Woman Sues American Airlines for $176,000 After Plane “Veered” Off End of Runway in the Bahamas

A woman is suing American Airlines and its regional subsidiary Envoy for damages in excess of $176,000 after the plane she was on “veered” off the end of the runway in Freeport, the Bahamas resulting in her suffering “serious bodily injuries”.

Stephanie Hanson of Florida was a passenger onboard American Airlines flight AA4194 from Miami to Freeport on October 24, 2020, when after an otherwise routine flight, the Embraer ERJ-145 regional jet veered off the runway and turned nearly 180 degrees before coming to a stop on soft ground.

A preliminary investigation from air accident investigators in the Bahamas suggests there was a landing gear malfunction. American Airlines says the aircraft experienced an issue with the main landing gear.

Of the 25 passengers and 3 crew members onboard, it is understood that at least two passengers suffered minor injuries.

Hanson claims she suffered “serious bodily injuries, including aggravation of a previous ankle injury, orthopaedic neck and back injuries, physical pain and suffering, anguish, fright and shock, annoyance, discomfort, loss of enjoyment of life in the past and in the future”.

The lawsuit, filed in the U.S. District Court for the Southern District of Florida, seeks damages under both the Montreal Convention and Warsaw Convention which gives passengers certain rights in the event of injury.

Article 17 of the Montreal Convention, for example, has been successfully used to sue airlines for hot coffee burns caused during turbulence or for heavy suitcases that have fallen from overhead lockers.

AA’s contract of carriage provides for damages up to $75,000 without proving negligence on the part of the airline.
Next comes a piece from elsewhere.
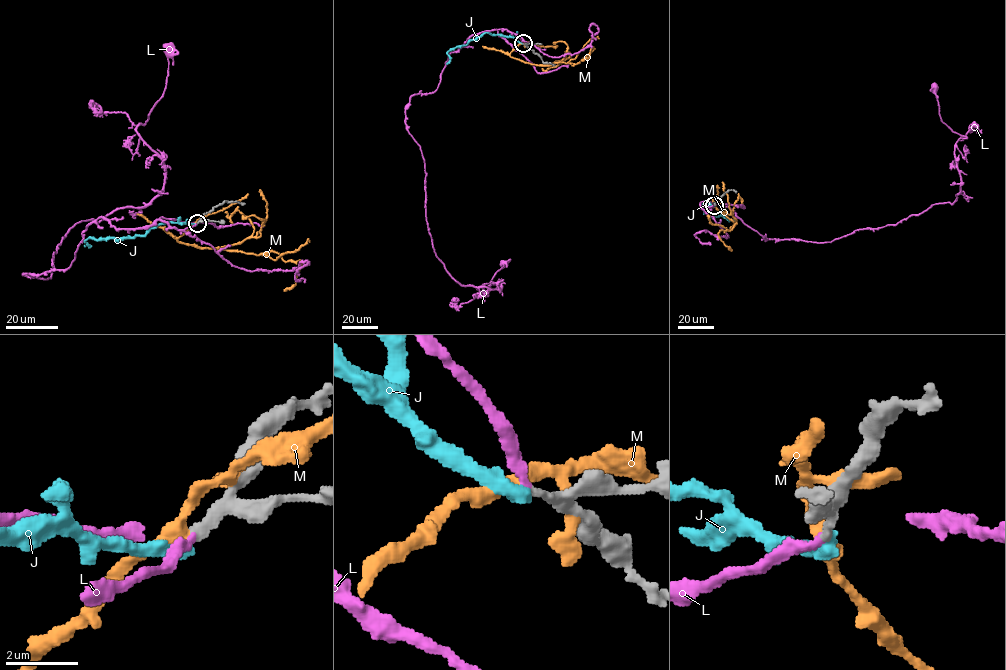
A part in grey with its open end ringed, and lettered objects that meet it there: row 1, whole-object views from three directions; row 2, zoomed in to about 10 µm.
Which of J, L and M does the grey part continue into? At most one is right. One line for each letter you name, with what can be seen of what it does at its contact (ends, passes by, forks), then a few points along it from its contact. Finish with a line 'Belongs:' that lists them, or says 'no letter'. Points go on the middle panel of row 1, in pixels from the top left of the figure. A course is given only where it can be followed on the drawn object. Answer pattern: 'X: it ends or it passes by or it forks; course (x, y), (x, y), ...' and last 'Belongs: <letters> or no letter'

Hanson, however, argues the accident was caused by the “willful misconduct” of the airline and its agents.

As a result, Hanson is seeking damages under the much higher limit imposed by the Montreal Convention which limits monetary compensation to 128,821 Special Drawing Rights – a made-up currency that is currently equivalent to around $176,000.

Envoy was contacted for comment but had not responded by the time of publication.